MFA For Cybersecurity Gets Highlighted In Federal Zero Trust Strategy

Cybersecurity is one of the pressing issues that the United States is facing. Threats affect the government, organizations, institutions, and even individuals.

The Identity Theft Resource Center (ITRC) said there were 1,291 data breaches publicly reported in the U.S. from January to September 2021, affecting about 281 million individuals. In comparison, this total is 17% more than the recorded breaches during the same period in 2020.

Government Efforts: The Federal Zero Trust Strategy

To address this problem, the government looks for ways to improve cybersecurity. On January 26, 2022, the Federal Zero Trust Strategy was released. The Office of Management and Budget (OMB) published the strategy as Memorandum M-22-09. Moving the U.S. Government Toward Zero Trust Cybersecurity Principles.

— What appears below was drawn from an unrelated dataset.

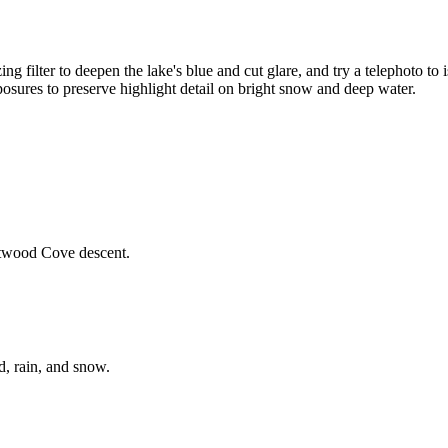
zing filter to deepen the lake's blue and cut glare, and try a telephoto t
exposures to preserve highlight detail on bright snow and deep water.
eetwood Cove descent.
d, rain, and snow.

This move aims to promote a better security approach through government-wide efforts, setting a new baseline in terms of access controls. An important point to highlight is the prioritization of using phishing-resistant multi-factor authentication (MFA). Additionally, there is also a need to consolidate identity systems for improved protection and monitoring.

Understanding the Strategy

At the core of the strategy are two main focuses — the vision and actions on identity.

Generally, staff members of government agencies have to use enterprise-managed identities to get access to applications used for work. Phishing-resistant multi-factor authentication must be in place to protect said personnel against more sophisticated cyberattacks.

Three actions must be taken.

First, the agencies should have centralized management systems for users. 

Second, they should use strong MFA throughout the organization. Specifically, all agency staff members, contractors, and partners have to use phishing-resistant MFA. Meanwhile, public users should be given this option. Furthermore, it should not be required to use special characters for passwords or have regular password rotation.

Third, agencies should consider having at least one device-level signal when giving users authority to access resources. This signal is additional security alongside identity information about the authenticated user.

The FIDO Standard

Through the announcement of the strategy, the federal government also encouraged using FIDO2 standards. Thus, further recognizing the FIDO Alliance’s efforts to promote the use of phishing-resistant multi-factor authentication and reduce people’s over-reliance on passwords.